Between the book, the blog, and magazine articles, I’ve developed at least 100 new recipes in the last six months. (Ninety-nine, I think, for vegetables, but I did get to do one dessert!) All that time in the kitchen made me super-aware of the many cool tips I’ve gleaned over the years, both from the great cooks I’ve worked with and from my own experience. Tips for making things easier, tastier, faster, or just plain niftier. I don’t always get to include my favorite tips in published recipes, so I thought it would be fun to share one here every so often. This week I’m starting with a tip (or two!) about making fresh bread crumbs.
Surprisingly, I use fresh bread crumbs a fair amount in vegetable dishes. I use them to make a topping (usually combined with a little Parmigiano, chopped fresh herbs, and olive oil) for oven casseroles, including gratins and baked pastas. And I use them to make a crunchy topping for a stovetop pasta or sautéed vegetables. For baking, I want to start with fresh, moist breadcrumbs, as they will toast in the heat of the oven. For stovetop dishes, I actually want to start with those same fresh, moist breadcrumbs. Rather than drying them out to make them crunchy, I “toast” them by frying them in just a little bit of butter or oil in a small nonstick skillet—much tastier. (I never buy packaged dry breadcrumbs—the texture is too fine and often they have unwanted added flavors.)

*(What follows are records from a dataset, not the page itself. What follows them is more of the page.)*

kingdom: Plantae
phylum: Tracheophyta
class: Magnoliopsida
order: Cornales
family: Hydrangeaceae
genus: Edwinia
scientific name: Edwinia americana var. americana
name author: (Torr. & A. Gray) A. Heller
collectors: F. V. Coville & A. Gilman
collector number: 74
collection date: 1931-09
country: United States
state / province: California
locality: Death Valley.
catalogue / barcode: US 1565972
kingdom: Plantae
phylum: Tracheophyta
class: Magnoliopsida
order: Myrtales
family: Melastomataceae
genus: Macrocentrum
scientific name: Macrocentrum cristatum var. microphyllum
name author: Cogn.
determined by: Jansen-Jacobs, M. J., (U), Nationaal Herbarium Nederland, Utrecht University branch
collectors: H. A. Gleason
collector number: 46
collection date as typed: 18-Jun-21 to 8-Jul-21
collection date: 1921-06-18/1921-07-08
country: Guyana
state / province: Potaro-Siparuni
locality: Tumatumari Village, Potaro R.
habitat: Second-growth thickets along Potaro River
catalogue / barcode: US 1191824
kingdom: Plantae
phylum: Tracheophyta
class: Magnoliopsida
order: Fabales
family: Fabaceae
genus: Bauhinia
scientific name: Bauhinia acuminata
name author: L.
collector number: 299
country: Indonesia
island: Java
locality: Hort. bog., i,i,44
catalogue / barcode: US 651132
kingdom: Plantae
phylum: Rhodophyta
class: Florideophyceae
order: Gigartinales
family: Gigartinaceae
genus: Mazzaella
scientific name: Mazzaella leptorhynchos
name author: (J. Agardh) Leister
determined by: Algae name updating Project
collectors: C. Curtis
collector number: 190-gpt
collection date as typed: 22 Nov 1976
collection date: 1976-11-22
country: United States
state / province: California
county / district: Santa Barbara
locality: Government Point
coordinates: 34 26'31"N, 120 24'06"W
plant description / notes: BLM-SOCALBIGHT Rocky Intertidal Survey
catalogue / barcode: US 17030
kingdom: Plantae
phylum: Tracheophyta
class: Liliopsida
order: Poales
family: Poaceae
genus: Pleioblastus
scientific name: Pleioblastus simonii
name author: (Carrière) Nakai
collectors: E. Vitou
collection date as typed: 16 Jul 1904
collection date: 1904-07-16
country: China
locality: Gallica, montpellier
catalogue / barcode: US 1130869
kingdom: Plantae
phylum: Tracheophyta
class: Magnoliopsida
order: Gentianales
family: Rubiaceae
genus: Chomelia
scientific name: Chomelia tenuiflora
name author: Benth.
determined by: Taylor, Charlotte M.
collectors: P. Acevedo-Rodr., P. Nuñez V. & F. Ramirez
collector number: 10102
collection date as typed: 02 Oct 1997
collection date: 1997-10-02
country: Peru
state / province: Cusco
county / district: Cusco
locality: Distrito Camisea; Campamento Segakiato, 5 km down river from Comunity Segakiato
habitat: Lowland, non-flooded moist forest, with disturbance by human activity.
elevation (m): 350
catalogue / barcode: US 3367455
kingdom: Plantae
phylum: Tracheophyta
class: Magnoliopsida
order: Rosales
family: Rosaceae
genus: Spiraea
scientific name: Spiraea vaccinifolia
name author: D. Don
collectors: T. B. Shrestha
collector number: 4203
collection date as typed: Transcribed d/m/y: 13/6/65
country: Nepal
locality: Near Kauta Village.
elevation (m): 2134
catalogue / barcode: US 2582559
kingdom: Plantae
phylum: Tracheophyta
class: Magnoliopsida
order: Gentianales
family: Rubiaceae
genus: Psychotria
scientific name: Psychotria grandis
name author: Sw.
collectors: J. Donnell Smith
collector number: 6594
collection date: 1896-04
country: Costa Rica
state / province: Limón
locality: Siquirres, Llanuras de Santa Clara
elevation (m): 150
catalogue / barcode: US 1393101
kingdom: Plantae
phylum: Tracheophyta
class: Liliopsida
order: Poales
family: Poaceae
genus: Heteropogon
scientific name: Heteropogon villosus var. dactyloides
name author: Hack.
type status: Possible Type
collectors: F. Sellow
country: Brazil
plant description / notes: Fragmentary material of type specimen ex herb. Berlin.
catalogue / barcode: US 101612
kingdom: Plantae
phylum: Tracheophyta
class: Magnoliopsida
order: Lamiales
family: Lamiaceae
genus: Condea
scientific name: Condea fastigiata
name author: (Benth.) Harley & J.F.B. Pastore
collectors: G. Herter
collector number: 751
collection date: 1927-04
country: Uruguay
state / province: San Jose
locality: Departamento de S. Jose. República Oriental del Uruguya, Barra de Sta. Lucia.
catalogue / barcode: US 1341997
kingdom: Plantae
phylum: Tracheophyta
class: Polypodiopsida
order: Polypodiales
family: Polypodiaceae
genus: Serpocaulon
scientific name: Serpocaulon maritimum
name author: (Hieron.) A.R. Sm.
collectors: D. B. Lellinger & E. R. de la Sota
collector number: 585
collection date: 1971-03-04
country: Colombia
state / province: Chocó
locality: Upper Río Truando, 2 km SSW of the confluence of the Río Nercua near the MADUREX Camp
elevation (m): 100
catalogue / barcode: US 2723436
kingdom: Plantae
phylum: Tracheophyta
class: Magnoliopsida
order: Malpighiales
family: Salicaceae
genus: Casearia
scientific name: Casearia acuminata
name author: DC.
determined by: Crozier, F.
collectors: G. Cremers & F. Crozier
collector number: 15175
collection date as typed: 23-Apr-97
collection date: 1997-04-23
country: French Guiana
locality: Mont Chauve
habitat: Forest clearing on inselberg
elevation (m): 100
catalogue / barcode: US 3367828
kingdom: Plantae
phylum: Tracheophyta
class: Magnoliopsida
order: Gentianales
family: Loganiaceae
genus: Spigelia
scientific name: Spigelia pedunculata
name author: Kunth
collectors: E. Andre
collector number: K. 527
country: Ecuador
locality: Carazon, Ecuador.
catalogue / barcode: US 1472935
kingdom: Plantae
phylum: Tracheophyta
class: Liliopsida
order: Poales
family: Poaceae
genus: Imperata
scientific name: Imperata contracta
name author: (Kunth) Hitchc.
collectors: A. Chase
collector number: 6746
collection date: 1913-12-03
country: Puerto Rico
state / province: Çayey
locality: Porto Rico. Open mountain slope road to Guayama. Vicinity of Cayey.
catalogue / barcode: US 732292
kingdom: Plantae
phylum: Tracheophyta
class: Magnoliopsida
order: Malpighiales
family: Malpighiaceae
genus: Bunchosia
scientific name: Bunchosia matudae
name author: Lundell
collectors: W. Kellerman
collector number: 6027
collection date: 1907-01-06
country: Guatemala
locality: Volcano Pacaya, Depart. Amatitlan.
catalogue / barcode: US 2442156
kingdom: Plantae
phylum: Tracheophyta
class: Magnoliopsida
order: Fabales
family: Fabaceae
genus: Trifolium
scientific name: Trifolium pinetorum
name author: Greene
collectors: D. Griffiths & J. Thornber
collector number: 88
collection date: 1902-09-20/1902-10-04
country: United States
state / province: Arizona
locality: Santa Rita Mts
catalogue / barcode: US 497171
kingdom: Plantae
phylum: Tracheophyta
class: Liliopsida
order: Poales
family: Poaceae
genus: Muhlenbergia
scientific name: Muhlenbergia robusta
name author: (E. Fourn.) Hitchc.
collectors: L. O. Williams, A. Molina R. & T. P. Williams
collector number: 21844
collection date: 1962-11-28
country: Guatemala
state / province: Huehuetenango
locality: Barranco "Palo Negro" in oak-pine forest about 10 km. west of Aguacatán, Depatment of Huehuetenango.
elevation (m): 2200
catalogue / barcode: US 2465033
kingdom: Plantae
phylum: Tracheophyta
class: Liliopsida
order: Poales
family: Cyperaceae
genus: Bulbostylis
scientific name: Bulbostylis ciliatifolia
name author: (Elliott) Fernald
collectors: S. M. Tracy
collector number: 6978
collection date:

Either way, I always start with the same thing: bread I have whizzed in my coffee grinder. This little machine (mine is a Krups; $20 at Amazon) is incredibly efficient at ripping bread to shreds in seconds. I am partial to using English muffins for bread crumbs, because I love the generous texture they yield. I can rip up one fresh English muffin, whiz in the coffee grinder, and have fresh breadcrumbs in seconds. (I don’t over-whiz so that the crumbs stay somewhat coarse.) I also like to use up the ends of my sandwich loaves (which I collect in the freezer, where I keep most of my bread) by making them into bread crumbs. You can certainly turn artisan bread into bread crumbs, too, but it shouldn’t be more than a day or so old (unless it is coming from the freezer). Contrary to popular belief, rock-hard bread does not make good fresh breadcrumbs; it makes powder.
If I have lots of bits and ends on hand, I’ll use my food processor instead of my coffee grinder. A few quick pulses and I’ve got not just one cup but several cups of fresh bread crumbs. The food processor will work for small amounts, too. So if you don’t have a small coffee grinder that you can dedicate to cooking (it will chop spices and nuts too) rather than coffee, go ahead and use your food processor. Whatever you use, put any excess crumbs in a zip-top freezer bag and pop them in the freezer. There, they actually stay “fresh,” so that you can pull a half cup or so whenever you need it—they’ll defrost in seconds.